*** Data records Section Begins ***

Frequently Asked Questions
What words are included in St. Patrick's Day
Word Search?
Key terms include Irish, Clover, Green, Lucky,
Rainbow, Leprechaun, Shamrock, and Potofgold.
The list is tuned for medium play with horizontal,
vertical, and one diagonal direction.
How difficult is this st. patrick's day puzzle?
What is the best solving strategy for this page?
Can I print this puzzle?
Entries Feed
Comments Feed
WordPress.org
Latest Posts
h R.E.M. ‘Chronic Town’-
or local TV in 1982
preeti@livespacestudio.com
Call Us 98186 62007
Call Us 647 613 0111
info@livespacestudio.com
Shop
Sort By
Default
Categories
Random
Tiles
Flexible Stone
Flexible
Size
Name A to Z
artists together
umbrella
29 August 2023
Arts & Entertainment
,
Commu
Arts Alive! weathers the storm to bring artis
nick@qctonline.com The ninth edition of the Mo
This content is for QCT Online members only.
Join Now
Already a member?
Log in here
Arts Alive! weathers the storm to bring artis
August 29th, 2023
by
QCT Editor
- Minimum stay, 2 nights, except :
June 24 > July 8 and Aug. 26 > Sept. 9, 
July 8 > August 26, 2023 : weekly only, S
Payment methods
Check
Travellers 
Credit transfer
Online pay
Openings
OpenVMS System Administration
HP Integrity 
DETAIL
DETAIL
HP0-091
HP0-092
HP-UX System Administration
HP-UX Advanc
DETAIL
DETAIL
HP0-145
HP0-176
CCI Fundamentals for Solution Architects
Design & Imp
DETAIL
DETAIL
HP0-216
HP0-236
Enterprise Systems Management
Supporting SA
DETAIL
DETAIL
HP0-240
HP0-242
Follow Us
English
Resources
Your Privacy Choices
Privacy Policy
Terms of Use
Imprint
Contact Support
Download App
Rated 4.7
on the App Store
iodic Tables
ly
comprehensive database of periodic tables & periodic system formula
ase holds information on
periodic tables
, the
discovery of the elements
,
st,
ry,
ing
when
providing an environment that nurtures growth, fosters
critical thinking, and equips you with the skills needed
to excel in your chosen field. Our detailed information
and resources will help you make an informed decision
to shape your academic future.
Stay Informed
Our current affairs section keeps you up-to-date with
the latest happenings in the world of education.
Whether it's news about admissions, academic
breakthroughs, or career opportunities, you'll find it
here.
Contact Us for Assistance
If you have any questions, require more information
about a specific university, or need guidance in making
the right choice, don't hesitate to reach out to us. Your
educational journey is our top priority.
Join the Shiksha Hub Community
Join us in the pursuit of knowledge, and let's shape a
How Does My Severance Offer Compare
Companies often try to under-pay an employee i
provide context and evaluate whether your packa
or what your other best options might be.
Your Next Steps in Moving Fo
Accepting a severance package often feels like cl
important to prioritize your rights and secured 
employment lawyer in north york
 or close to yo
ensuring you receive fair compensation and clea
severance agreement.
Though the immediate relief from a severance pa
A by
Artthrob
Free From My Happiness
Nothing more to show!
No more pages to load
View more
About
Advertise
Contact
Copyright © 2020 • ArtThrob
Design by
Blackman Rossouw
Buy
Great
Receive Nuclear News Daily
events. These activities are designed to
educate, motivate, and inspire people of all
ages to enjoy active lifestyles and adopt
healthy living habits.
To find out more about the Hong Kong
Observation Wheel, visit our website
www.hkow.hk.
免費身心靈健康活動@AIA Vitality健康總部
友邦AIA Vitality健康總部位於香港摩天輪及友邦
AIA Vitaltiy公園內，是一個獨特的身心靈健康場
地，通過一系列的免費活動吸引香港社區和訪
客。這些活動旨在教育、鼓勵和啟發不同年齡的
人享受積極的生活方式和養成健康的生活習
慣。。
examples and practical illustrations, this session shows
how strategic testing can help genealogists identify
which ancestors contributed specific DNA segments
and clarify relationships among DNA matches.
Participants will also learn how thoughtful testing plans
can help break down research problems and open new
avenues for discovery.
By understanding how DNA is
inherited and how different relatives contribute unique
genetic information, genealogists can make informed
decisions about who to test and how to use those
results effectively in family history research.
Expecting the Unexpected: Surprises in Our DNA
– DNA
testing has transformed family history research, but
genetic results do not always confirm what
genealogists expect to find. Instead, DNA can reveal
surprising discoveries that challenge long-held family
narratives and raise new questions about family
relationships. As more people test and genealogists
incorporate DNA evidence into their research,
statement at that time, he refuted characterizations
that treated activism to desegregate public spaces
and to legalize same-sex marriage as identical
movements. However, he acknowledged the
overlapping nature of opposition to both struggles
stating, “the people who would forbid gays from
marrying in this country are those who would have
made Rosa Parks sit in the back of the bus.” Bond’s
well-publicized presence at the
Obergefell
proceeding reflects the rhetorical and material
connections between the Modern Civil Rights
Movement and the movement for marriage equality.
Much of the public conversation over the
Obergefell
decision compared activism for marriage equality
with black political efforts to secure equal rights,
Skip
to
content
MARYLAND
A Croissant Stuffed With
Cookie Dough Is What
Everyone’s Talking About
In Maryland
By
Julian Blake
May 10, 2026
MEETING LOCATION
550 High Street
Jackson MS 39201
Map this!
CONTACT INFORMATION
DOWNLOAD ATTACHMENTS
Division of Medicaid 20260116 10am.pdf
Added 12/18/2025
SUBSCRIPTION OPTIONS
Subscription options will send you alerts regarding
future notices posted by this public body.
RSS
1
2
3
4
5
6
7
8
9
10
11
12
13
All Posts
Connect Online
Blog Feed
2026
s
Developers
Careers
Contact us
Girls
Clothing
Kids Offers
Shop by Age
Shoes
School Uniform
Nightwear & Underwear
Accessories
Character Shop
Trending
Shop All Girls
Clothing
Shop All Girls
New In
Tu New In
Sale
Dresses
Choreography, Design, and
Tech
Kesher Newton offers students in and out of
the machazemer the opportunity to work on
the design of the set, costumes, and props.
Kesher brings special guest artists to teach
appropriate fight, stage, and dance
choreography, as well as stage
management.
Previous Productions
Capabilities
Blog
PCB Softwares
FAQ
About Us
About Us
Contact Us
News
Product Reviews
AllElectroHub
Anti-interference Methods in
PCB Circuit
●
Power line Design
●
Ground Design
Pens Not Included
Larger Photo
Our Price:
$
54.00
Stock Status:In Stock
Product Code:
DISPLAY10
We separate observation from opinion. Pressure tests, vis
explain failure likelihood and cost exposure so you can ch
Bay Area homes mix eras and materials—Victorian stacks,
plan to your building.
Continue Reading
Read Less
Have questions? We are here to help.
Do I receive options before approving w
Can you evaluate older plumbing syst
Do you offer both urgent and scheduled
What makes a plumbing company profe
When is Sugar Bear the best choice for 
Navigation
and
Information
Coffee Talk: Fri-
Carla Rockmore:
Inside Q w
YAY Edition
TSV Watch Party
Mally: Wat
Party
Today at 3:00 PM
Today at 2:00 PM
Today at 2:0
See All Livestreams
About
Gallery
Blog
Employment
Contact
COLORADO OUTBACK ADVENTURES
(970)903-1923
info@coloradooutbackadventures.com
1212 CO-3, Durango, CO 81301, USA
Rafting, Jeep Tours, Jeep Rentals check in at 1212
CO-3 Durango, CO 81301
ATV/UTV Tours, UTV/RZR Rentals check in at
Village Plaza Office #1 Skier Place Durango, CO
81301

*** Data records Section Ends ***

■ Task directions ■
Repeat the data. Leave nothing out and change nothing.

■ Output of the task ■
Frequently Asked Questions
What words are included in St. Patrick's Day
Word Search?
Key terms include Irish, Clover, Green, Lucky,
Rainbow, Leprechaun, Shamrock, and Potofgold.
The list is tuned for medium play with horizontal,
vertical, and one diagonal direction.
How difficult is this st. patrick's day puzzle?
What is the best solving strategy for this page?
Can I print this puzzle?
Entries Feed
Comments Feed
WordPress.org
Latest Posts
h R.E.M. ‘Chronic Town’-
or local TV in 1982
preeti@livespacestudio.com
Call Us 98186 62007
Call Us 647 613 0111
info@livespacestudio.com
Shop
Sort By
Default
Categories
Random
Tiles
Flexible Stone
Flexible
Size
Name A to Z
artists together
umbrella
29 August 2023
Arts & Entertainment
,
Commu
Arts Alive! weathers the storm to bring artis
nick@qctonline.com The ninth edition of the Mo
This content is for QCT Online members only.
Join Now
Already a member?
Log in here
Arts Alive! weathers the storm to bring artis
August 29th, 2023
by
QCT Editor
- Minimum stay, 2 nights, except :
June 24 > July 8 and Aug. 26 > Sept. 9, 
July 8 > August 26, 2023 : weekly only, S
Payment methods
Check
Travellers 
Credit transfer
Online pay
Openings
OpenVMS System Administration
HP Integrity 
DETAIL
DETAIL
HP0-091
HP0-092
HP-UX System Administration
HP-UX Advanc
DETAIL
DETAIL
HP0-145
HP0-176
CCI Fundamentals for Solution Architects
Design & Imp
DETAIL
DETAIL
HP0-216
HP0-236
Enterprise Systems Management
Supporting SA
DETAIL
DETAIL
HP0-240
HP0-242
Follow Us
English
Resources
Your Privacy Choices
Privacy Policy
Terms of Use
Imprint
Contact Support
Download App
Rated 4.7
on the App Store
iodic Tables
ly
comprehensive database of periodic tables & periodic system formula
ase holds information on
periodic tables
, the
discovery of the elements
,
st,
ry,
ing
when
providing an environment that nurtures growth, fosters
critical thinking, and equips you with the skills needed
to excel in your chosen field. Our detailed information
and resources will help you make an informed decision
to shape your academic future.
Stay Informed
Our current affairs section keeps you up-to-date with
the latest happenings in the world of education.
Whether it's news about admissions, academic
breakthroughs, or career opportunities, you'll find it
here.
Contact Us for Assistance
If you have any questions, require more information
about a specific university, or need guidance in making
the right choice, don't hesitate to reach out to us. Your
educational journey is our top priority.
Join the Shiksha Hub Community
Join us in the pursuit of knowledge, and let's shape a
How Does My Severance Offer Compare
Companies often try to under-pay an employee i
provide context and evaluate whether your packa
or what your other best options might be.
Your Next Steps in Moving Fo
Accepting a severance package often feels like cl
important to prioritize your rights and secured 
employment lawyer in north york
 or close to yo
ensuring you receive fair compensation and clea
severance agreement.
Though the immediate relief from a severance pa
A by
Artthrob
Free From My Happiness
Nothing more to show!
No more pages to load
View more
About
Advertise
Contact
Copyright © 2020 • ArtThrob
Design by
Blackman Rossouw
Buy
Great
Receive Nuclear News Daily
events. These activities are designed to
educate, motivate, and inspire people of all
ages to enjoy active lifestyles and adopt
healthy living habits.
To find out more about the Hong Kong
Observation Wheel, visit our website
www.hkow.hk.
免費身心靈健康活動@AIA Vitality健康總部
友邦AIA Vitality健康總部位於香港摩天輪及友邦
AIA Vitaltiy公園內，是一個獨特的身心靈健康場
地，通過一系列的免費活動吸引香港社區和訪
客。這些活動旨在教育、鼓勵和啟發不同年齡的
人享受積極的生活方式和養成健康的生活習
慣。。
examples and practical illustrations, this session shows
how strategic testing can help genealogists identify
which ancestors contributed specific DNA segments
and clarify relationships among DNA matches.
Participants will also learn how thoughtful testing plans
can help break down research problems and open new
avenues for discovery.
By understanding how DNA is
inherited and how different relatives contribute unique
genetic information, genealogists can make informed
decisions about who to test and how to use those
results effectively in family history research.
Expecting the Unexpected: Surprises in Our DNA
– DNA
testing has transformed family history research, but
genetic results do not always confirm what
genealogists expect to find. Instead, DNA can reveal
surprising discoveries that challenge long-held family
narratives and raise new questions about family
relationships. As more people test and genealogists
incorporate DNA evidence into their research,
statement at that time, he refuted characterizations
that treated activism to desegregate public spaces
and to legalize same-sex marriage as identical
movements. However, he acknowledged the
overlapping nature of opposition to both struggles
stating, “the people who would forbid gays from
marrying in this country are those who would have
made Rosa Parks sit in the back of the bus.” Bond’s
well-publicized presence at the
Obergefell
proceeding reflects the rhetorical and material
connections between the Modern Civil Rights
Movement and the movement for marriage equality.
Much of the public conversation over the
Obergefell
decision compared activism for marriage equality
with black political efforts to secure equal rights,
Skip
to
content
MARYLAND
A Croissant Stuffed With
Cookie Dough Is What
Everyone’s Talking About
In Maryland
By
Julian Blake
May 10, 2026
MEETING LOCATION
550 High Street
Jackson MS 39201
Map this!
CONTACT INFORMATION
DOWNLOAD ATTACHMENTS
Division of Medicaid 20260116 10am.pdf
Added 12/18/2025
SUBSCRIPTION OPTIONS
Subscription options will send you alerts regarding
future notices posted by this public body.
RSS
1
2
3
4
5
6
7
8
9
10
11
12
13
All Posts
Connect Online
Blog Feed
2026
s
Developers
Careers
Contact us
Girls
Clothing
Kids Offers
Shop by Age
Shoes
School Uniform
Nightwear & Underwear
Accessories
Character Shop
Trending
Shop All Girls
Clothing
Shop All Girls
New In
Tu New In
Sale
Dresses
Choreography, Design, and
Tech
Kesher Newton offers students in and out of
the machazemer the opportunity to work on
the design of the set, costumes, and props.
Kesher brings special guest artists to teach
appropriate fight, stage, and dance
choreography, as well as stage
management.
Previous Productions
Capabilities
Blog
PCB Softwares
FAQ
About Us
About Us
Contact Us
News
Product Reviews
AllElectroHub
Anti-interference Methods in
PCB Circuit
●
Power line Design
●
Ground Design
Pens Not Included
Larger Photo
Our Price:
$
54.00
Stock Status:In Stock
Product Code:
DISPLAY10
We separate observation from opinion. Pressure tests, vis
explain failure likelihood and cost exposure so you can ch
Bay Area homes mix eras and materials—Victorian stacks,
plan to your building.
Continue Reading
Read Less
Have questions? We are here to help.
Do I receive options before approving w
Can you evaluate older plumbing syst
Do you offer both urgent and scheduled
What makes a plumbing company profe
When is Sugar Bear the best choice for 
Navigation
and
Information
Coffee Talk: Fri-
Carla Rockmore:
Inside Q w
YAY Edition
TSV Watch Party
Mally: Wat
Party
Today at 3:00 PM
Today at 2:00 PM
Today at 2:0
See All Livestreams
About
Gallery
Blog
Employment
Contact
COLORADO OUTBACK ADVENTURES
(970)903-1923
info@coloradooutbackadventures.com
1212 CO-3, Durango, CO 81301, USA
Rafting, Jeep Tours, Jeep Rentals check in at 1212
CO-3 Durango, CO 81301
ATV/UTV Tours, UTV/RZR Rentals check in at
Village Plaza Office #1 Skier Place Durango, CO
81301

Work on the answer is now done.